Texas and New York have had more consistent ranges and Texas unemployment claims have averaged 9.8% vs. New York 21.21%. More importantly, Texas has the lowest death per capita than the other three states and both Florida and Texas overall death per capita is significantly lower than California and New York combined. The trend within Florida and California is hard to digest but Florida economic numbers appear to be better than California and Texas have one half of the unemployment claims than New York.
19 of the top 25 states are states with Republicans governor even though one of those states, Maryland can easily be categorized as a Blue State and both Kansas and Montana, two states with Democratic governors can easily categorized as Red States. The top seven in lowest unemployment claims are Red states run by Republicans. We have seen that among four of the most populous states, the Red States have nearly one-half of the unemployment claims than two blue states just as we have seen top 25 states are one-half of the bottom one-half states.
States with Republican Governors average 10% unemployment claims compared to 16% in Blue states. While unemployment claims may not equal unemployment rates, there is no doubt that by reopening states earlier and not having a shelter in place did less damage to various state economies. One conclusion we can make is that those states that open up sooner plus those few states that never activated a shelter-in-place had less unemployment claims.
The number one lesson is that shutting down the economy has a far more negative impact on the economy than keeping the economy partially open. This lesson needs to be heeded if we hit a second wave later in the year.

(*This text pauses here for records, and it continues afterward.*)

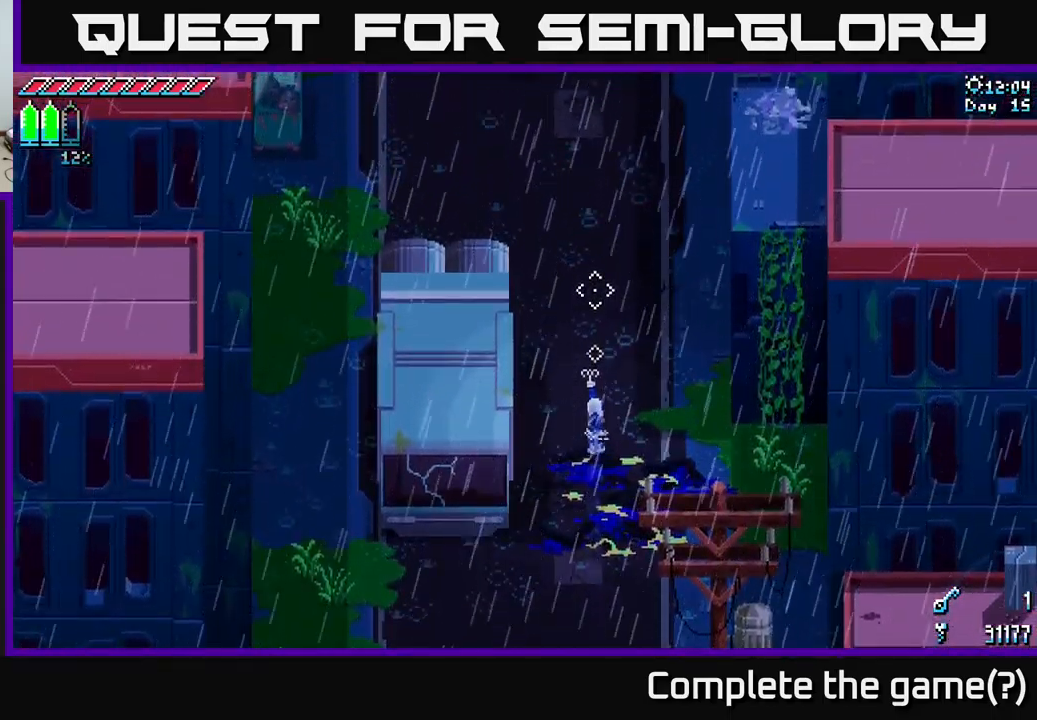
{"buttons": ["X"], "left_stick": "up", "right_stick": "center", "events": [[83, "left_stick", "up"]]}
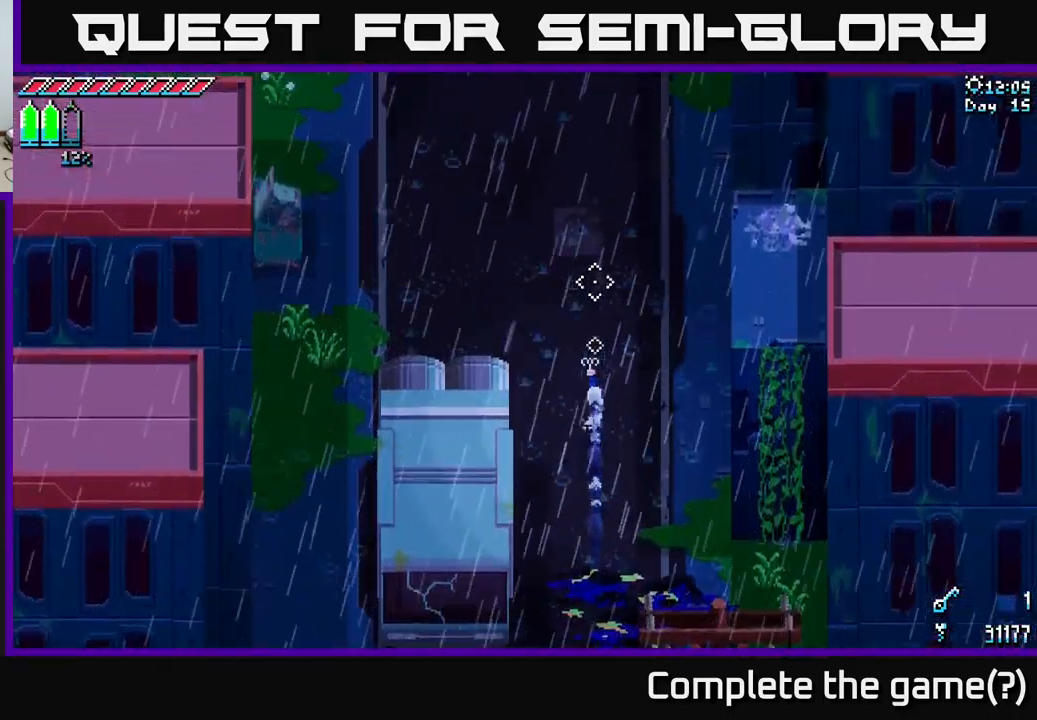
{"buttons": ["X"], "left_stick": "up", "right_stick": "center", "events": []}
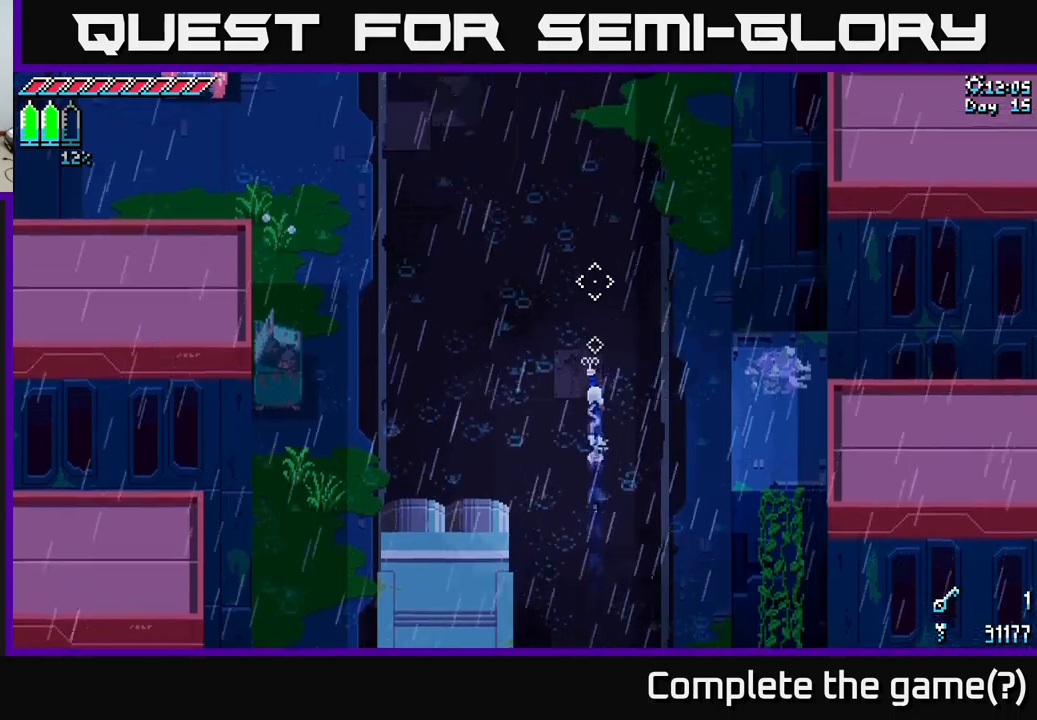
{"buttons": ["X"], "left_stick": "up", "right_stick": "center", "events": []}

The second lesson is that the number one priority of state and local officials is to concentrate efforts to reduce the death rates among the seniors and those with co-morbidity, encourage the most vulnerable to protect themselves by staying in shelter, wearing mask and encouraging social distancing. I will estimate that we would have reduce the overall morality rate by at least 25% and maybe closer to 50% had states followed those strategies across the board from the beginning. Those who are the least vulnerable should be allowed to work.
When we do have a vaccine available, those over 55 with co-morbidity get vaccinated first.

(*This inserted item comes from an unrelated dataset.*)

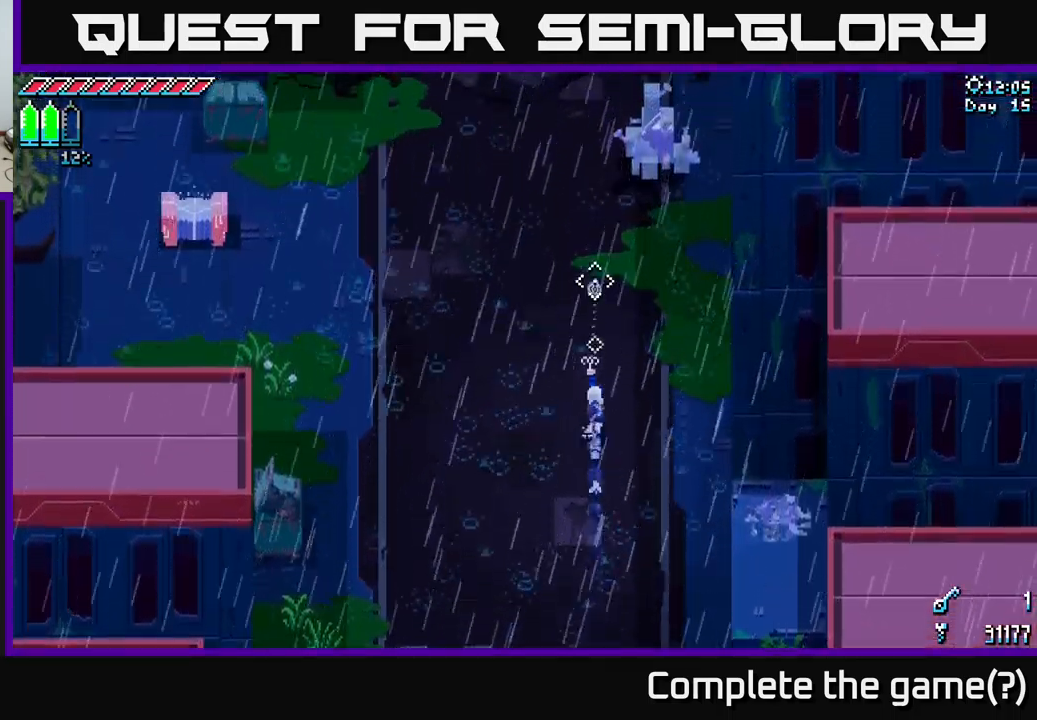
{"buttons": ["X"], "left_stick": "up-left", "right_stick": "center", "events": [[284, "left_stick", "up-left"]]}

While I can’t judge exactly what the unemployment rates would be but I will guess that it would be between 7 to 9 percent and if we followed the Florida strategy of dealing with the virus, we could have saved at least 23,000 to 48,000 lives.
This analysis is just a beginning and there is more data to collect including hospital utilization rates and its impact on other aspect of health care. What has yet to be measured is the impact on the overall health care system as many “non-essential” services have been first been prohibited and then delayed. This has led to lay offs for many hospitals and medical centers while delaying medical care for serious treatment of other ailments. How many patients have died of heart attacks due to lack of treatment, how many illnesses left untreated from cancer to heart disease will shorten life? There have been report of increase suicides as result of the economy’s decline. These impacts also need to be reviewed and if we reduced the number of seniors dying, we not only reduced hospital utilization for Coronavirus but also allowed other disease to promptly treated. Others can follow up on my own theory that a different strategy would have saved many businesses from being shut down, reduce unemployment, and reduced overall deaths to Coronavirus. And if my theory is correct, then we must use a totally different strategy if we have a second wave later this year or early next year.